Truly, honestly... I haven't a clue what you're talking about.
I don't at all understand curves etc etc...
Let me know if you WANT to know this stuff, start a new thread and call it the Stone system or something like that. Like golf it's teaching someone a new grip - it can throw your game for a little bit... And I know how uncomfortable I am playing golf when my buddy tries to help me with my swing.
Truly, honestly I quit golf because of that... (I'm not saying that to be rude, I'm saying that because it is SOOOOO true).
But like pool... you'll learn to call your shots.
(snip) Enter a new to me Canon EOS-3. Wow. I can't even understand what's in the manual. Four different metering modes, plus entirely manual (which is a pain to use). I have a few rolls stacking up now, of test rolls trying to come to grips with metering. Each subsequent one a little better than the last one, but I'm still not happy. See, the meter is moody and treats flat lighting with underexposure, normal contrast with great exposure, and high contrast with underexposure.
Learning a new way of metering is painful. I have never used a spot meter, for example. Don't need to. Won't either.
(snip)

────────────────────────────────────────

Required task 1 » In the listing, repeat the lines from the one containing "scientific name: Lutjanus" through the one containing "genus: Antidesma", inclusive, with no changes.

Data excerpts »
────────────────────────────────────────

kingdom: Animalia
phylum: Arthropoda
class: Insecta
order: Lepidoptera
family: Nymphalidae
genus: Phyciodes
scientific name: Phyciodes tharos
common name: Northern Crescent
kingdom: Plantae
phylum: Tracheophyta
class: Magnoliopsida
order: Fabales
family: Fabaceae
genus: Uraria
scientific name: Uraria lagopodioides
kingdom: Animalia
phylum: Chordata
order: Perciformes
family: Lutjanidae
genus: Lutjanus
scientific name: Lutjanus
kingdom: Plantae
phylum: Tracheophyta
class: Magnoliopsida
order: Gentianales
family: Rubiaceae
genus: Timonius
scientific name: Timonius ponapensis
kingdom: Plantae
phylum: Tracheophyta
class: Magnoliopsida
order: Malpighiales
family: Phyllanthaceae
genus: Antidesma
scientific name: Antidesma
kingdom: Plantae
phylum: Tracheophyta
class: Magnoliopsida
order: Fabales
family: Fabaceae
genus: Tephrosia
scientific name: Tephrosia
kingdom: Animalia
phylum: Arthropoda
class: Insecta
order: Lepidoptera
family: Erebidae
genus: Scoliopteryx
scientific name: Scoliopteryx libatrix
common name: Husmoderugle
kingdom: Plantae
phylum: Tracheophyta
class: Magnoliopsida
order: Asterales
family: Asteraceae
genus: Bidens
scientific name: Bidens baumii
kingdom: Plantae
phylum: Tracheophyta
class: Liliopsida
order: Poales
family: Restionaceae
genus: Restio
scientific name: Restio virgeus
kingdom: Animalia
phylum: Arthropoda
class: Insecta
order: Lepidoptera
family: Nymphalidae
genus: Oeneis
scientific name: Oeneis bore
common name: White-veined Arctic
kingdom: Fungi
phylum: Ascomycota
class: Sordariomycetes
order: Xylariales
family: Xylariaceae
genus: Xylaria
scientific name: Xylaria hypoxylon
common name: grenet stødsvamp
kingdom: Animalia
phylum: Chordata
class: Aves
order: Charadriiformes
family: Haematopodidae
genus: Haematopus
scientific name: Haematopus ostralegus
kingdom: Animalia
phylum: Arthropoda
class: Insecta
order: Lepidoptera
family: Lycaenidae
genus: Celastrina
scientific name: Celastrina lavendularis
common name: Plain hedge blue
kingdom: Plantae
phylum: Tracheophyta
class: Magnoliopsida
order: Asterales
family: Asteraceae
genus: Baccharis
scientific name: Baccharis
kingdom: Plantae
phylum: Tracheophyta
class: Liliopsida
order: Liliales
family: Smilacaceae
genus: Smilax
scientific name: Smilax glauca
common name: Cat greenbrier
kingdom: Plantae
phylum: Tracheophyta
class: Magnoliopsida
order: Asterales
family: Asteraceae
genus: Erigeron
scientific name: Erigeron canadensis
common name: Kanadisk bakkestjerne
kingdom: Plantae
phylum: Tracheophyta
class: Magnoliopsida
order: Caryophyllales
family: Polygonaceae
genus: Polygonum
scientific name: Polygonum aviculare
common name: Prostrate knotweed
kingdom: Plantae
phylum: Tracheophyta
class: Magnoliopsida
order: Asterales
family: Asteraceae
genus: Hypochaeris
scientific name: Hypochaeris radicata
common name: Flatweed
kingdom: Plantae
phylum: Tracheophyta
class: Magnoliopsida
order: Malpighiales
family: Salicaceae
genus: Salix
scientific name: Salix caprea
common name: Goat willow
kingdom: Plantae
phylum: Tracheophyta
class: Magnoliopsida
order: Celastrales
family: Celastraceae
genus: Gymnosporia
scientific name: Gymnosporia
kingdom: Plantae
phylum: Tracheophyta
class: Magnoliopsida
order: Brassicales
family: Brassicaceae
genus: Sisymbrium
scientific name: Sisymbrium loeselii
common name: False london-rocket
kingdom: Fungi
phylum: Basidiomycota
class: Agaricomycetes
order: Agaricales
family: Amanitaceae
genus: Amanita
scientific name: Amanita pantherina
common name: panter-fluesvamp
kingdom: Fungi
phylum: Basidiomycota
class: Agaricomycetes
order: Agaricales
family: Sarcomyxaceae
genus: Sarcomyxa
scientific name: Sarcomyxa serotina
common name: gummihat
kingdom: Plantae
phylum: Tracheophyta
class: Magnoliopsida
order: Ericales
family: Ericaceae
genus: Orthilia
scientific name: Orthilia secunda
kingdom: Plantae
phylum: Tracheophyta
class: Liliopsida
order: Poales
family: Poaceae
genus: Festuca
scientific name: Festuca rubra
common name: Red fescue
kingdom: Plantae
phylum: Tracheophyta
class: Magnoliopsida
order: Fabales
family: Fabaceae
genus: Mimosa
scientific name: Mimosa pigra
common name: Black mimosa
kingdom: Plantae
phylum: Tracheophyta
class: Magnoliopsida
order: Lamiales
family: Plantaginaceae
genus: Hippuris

────────────────────────────────────────

Required task 2 » For each statement, say yes or no depending on whether it agrees with the camera metering post, and quote the words that decide it. (a) The writer has never used a spot meter. (b) The camera's meter handles normal contrast with underexposure. (c) The writer finds the entirely manual mode easy to use.

Exercise response 1 »
scientific name: Lutjanus
kingdom: Plantae
phylum: Tracheophyta
class: Magnoliopsida
order: Gentianales
family: Rubiaceae
genus: Timonius
scientific name: Timonius ponapensis
kingdom: Plantae
phylum: Tracheophyta
class: Magnoliopsida
order: Malpighiales
family: Phyllanthaceae
genus: Antidesma

Exercise response 2 »
(a) Yes: "I have never used a spot meter"
(b) No: "normal contrast with great exposure"
(c) No: "entirely manual (which is a pain to use)"